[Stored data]
+++++

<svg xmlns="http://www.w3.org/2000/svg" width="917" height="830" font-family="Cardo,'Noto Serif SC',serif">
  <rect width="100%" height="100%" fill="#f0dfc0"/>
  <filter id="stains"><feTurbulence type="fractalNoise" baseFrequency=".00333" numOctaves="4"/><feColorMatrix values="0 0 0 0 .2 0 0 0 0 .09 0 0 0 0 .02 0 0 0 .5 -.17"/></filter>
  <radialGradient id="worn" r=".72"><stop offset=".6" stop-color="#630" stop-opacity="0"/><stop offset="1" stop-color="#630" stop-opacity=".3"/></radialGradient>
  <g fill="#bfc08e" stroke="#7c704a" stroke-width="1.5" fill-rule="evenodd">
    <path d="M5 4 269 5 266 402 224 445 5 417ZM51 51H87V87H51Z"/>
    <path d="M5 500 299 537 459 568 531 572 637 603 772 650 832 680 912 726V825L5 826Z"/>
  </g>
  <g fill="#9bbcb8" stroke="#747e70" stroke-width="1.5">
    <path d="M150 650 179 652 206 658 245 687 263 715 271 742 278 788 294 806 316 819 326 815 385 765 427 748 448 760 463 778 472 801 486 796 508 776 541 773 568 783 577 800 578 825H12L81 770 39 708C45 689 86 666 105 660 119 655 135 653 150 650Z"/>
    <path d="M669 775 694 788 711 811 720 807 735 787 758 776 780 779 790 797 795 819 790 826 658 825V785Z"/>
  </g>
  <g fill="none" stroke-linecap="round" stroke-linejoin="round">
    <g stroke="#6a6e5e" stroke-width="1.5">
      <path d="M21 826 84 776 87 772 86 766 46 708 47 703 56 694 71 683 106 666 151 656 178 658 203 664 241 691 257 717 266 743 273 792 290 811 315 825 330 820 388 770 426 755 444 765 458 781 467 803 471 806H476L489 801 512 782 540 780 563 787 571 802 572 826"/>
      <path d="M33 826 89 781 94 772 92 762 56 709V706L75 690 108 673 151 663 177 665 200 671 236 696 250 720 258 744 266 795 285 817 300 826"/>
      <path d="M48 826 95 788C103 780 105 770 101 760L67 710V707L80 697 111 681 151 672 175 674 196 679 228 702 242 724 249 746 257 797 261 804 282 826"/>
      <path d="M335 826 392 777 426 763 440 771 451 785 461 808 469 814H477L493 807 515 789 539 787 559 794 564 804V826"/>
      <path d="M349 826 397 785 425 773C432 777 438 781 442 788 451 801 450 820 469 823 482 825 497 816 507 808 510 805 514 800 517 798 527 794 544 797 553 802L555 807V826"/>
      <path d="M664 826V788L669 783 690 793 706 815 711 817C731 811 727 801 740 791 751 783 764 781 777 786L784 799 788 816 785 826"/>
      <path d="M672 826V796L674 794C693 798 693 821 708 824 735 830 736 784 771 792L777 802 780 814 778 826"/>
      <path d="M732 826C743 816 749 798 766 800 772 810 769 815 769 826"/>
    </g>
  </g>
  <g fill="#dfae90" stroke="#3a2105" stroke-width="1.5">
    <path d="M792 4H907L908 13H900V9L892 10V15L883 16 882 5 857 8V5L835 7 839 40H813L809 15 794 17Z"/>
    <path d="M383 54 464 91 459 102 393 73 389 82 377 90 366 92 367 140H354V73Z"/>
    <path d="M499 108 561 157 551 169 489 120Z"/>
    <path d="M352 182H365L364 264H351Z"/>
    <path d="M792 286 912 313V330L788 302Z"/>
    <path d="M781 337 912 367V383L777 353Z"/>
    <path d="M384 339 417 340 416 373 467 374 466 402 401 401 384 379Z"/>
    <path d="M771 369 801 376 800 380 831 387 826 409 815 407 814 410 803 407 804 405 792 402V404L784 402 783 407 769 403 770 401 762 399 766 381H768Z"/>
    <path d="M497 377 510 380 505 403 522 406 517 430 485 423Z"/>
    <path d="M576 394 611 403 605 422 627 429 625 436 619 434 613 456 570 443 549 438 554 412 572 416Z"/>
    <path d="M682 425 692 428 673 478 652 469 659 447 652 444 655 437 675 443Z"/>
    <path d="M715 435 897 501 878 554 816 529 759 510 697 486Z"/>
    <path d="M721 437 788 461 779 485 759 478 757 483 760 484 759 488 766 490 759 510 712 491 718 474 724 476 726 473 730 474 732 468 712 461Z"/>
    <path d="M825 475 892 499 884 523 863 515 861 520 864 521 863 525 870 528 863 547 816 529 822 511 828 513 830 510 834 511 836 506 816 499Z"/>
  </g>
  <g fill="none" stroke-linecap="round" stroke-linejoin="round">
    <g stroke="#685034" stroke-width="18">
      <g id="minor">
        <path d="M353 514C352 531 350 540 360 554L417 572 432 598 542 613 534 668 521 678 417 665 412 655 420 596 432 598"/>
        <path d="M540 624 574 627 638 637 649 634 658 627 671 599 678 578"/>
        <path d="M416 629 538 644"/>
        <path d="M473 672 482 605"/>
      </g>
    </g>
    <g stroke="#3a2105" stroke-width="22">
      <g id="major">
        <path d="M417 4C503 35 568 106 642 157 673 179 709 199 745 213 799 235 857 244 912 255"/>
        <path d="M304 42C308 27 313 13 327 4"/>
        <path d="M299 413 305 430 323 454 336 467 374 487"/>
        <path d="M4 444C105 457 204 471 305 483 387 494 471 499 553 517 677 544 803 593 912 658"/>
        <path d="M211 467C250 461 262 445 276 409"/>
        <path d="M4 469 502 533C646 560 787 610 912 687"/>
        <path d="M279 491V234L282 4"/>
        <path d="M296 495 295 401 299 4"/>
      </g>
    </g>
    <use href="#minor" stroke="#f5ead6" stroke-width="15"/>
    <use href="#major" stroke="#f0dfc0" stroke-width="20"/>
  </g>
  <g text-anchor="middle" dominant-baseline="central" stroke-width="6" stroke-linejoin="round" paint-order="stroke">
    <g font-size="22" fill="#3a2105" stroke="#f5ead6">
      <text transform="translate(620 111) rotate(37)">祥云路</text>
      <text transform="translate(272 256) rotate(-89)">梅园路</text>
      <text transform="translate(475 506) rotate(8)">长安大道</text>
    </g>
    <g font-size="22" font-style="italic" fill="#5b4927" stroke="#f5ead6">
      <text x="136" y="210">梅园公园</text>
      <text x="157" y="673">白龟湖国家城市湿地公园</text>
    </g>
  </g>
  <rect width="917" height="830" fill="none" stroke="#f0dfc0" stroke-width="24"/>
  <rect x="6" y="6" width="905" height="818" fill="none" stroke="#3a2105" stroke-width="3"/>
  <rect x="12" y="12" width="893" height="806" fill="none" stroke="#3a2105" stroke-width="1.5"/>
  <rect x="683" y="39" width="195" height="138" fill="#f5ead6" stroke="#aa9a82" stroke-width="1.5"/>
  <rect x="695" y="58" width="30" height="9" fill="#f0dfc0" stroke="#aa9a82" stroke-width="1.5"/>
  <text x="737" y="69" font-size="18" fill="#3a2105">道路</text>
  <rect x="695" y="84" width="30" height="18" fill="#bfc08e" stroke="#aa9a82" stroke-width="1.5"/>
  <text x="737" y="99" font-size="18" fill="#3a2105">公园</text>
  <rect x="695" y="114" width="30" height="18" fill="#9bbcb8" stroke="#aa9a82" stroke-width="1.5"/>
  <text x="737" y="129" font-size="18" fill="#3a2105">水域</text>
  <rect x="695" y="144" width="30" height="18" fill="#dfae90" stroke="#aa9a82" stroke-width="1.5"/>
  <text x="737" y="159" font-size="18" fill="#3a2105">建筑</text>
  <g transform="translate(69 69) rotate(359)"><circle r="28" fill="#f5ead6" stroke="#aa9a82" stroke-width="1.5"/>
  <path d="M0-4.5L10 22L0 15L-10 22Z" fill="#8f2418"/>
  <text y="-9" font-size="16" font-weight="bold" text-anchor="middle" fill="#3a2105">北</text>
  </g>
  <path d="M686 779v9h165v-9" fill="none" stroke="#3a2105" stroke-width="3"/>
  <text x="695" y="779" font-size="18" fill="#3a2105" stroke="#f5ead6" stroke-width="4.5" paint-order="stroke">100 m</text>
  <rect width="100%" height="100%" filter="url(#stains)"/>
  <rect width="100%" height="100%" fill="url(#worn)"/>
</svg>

+++++

> [Task item]: Go through the entries above and count the lines with the word "anchor", then give only that number.

> [Task solution]: 2